Transcribed page text
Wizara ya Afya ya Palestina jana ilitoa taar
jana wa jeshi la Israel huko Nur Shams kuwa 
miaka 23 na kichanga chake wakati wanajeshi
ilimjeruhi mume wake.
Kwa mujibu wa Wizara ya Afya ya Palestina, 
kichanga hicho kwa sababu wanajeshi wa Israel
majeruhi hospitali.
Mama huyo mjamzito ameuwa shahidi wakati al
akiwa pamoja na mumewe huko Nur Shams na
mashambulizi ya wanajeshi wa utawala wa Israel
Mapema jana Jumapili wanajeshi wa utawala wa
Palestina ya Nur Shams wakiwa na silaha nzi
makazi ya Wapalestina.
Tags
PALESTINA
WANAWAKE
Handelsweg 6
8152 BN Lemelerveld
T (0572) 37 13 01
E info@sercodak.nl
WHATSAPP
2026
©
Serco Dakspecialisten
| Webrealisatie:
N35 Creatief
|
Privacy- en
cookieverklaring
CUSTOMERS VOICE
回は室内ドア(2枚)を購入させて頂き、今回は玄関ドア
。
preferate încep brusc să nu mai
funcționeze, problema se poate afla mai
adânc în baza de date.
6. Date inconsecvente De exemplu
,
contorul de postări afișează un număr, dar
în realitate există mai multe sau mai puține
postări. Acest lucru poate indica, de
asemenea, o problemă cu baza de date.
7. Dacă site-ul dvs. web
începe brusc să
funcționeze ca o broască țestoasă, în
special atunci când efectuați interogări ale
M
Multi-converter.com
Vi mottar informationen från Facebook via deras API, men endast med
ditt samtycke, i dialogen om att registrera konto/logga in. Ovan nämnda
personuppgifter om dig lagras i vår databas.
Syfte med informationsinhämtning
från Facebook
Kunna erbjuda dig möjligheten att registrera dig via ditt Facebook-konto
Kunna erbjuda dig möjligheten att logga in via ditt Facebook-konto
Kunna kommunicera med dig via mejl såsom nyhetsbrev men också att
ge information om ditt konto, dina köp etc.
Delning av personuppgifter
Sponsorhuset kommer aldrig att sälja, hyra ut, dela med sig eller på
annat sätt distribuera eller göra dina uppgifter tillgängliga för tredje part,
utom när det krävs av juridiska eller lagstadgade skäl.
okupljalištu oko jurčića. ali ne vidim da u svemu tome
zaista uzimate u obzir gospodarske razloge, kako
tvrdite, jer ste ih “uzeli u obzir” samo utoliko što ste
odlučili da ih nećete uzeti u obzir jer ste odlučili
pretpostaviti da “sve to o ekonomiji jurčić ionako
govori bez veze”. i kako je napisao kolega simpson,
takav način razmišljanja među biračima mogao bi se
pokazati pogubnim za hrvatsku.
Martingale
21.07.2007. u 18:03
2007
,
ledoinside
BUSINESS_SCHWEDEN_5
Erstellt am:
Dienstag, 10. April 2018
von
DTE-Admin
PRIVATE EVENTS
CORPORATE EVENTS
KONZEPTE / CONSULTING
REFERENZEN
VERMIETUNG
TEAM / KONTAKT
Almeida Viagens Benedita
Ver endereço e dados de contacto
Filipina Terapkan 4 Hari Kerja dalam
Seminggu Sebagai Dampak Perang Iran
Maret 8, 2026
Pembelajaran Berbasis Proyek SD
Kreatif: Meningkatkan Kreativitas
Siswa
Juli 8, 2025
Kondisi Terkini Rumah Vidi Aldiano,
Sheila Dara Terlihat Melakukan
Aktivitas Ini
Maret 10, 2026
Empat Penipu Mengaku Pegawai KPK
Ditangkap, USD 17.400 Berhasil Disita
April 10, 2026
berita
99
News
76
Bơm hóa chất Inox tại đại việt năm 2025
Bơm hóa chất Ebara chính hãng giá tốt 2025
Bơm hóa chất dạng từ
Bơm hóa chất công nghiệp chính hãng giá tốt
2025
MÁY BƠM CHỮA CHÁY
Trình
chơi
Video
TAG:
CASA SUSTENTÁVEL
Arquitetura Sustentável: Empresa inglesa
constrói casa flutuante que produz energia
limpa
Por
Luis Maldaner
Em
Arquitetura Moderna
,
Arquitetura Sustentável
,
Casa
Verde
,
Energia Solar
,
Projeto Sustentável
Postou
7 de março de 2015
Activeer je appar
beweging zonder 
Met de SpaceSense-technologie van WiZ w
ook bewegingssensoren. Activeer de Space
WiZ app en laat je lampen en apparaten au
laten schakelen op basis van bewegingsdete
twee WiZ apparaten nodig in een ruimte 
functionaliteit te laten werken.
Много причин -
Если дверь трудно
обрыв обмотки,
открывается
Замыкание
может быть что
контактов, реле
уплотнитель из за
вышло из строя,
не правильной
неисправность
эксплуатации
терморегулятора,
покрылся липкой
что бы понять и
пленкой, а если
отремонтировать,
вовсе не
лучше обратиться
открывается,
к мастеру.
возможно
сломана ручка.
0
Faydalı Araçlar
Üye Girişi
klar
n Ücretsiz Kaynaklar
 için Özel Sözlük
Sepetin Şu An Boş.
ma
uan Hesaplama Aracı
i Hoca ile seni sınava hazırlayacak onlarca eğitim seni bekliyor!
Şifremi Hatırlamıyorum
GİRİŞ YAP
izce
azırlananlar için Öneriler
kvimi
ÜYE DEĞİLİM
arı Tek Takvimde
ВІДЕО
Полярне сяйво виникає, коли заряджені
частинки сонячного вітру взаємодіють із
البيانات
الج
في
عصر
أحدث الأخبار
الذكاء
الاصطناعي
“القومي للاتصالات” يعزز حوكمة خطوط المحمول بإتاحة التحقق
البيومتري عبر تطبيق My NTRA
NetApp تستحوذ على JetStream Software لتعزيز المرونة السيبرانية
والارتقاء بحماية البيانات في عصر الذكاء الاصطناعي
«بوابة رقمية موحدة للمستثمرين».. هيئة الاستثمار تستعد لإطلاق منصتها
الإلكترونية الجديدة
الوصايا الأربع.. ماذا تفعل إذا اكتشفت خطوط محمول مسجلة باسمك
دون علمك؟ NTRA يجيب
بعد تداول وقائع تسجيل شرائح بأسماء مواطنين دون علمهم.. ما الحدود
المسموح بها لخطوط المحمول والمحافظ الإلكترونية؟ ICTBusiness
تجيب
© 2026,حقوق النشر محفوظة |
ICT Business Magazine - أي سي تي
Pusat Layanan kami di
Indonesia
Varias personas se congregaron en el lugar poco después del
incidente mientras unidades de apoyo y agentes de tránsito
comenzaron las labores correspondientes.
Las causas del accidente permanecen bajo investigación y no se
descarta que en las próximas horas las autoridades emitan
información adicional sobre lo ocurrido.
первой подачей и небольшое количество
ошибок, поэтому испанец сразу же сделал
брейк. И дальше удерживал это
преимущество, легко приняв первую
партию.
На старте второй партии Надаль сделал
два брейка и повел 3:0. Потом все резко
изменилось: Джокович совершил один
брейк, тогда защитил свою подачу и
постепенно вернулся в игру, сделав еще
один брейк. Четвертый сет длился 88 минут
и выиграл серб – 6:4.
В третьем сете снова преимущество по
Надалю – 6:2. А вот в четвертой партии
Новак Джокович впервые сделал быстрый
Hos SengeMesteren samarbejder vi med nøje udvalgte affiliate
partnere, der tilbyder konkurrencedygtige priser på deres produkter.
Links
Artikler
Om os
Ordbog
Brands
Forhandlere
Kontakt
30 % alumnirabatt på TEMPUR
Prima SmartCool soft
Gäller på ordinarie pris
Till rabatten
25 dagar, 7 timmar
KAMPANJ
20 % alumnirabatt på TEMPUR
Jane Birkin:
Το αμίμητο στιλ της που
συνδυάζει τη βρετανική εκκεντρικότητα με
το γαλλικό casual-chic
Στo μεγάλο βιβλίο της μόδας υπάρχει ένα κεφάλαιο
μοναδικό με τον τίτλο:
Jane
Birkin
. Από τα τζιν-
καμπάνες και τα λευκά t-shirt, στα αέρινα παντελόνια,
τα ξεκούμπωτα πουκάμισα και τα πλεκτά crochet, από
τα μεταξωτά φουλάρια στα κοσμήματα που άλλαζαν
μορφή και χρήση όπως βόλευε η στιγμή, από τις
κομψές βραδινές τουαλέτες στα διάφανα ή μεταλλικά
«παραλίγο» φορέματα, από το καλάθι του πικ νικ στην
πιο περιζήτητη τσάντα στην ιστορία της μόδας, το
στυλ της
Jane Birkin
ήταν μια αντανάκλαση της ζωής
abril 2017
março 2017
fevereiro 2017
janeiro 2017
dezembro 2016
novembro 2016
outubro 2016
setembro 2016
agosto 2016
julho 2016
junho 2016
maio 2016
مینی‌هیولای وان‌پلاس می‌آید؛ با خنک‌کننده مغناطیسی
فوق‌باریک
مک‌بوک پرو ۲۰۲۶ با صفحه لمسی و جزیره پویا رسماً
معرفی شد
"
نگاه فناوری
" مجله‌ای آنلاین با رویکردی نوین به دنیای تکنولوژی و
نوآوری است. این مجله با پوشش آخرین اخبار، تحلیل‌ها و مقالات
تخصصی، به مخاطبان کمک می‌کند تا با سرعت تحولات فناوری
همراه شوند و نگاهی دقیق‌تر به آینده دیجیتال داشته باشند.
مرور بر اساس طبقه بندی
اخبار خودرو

TASK BRIEF => Lay out the lines from the first line through the line containing "mashambulizi ya wanajeshi" as a Markdown table with columns "Row" and "Line text", numbering each row and leaving out blank lines.

RESULT =>
| Row | Line text |
|---|---|
| 1 | Wizara ya Afya ya Palestina jana ilitoa taar |
| 2 | jana wa jeshi la Israel huko Nur Shams kuwa  |
| 3 | miaka 23 na kichanga chake wakati wanajeshi |
| 4 | ilimjeruhi mume wake. |
| 5 | Kwa mujibu wa Wizara ya Afya ya Palestina,  |
| 6 | kichanga hicho kwa sababu wanajeshi wa Israel |
| 7 | majeruhi hospitali. |
| 8 | Mama huyo mjamzito ameuwa shahidi wakati al |
| 9 | akiwa pamoja na mumewe huko Nur Shams na |
| 10 | mashambulizi ya wanajeshi wa utawala wa Israel |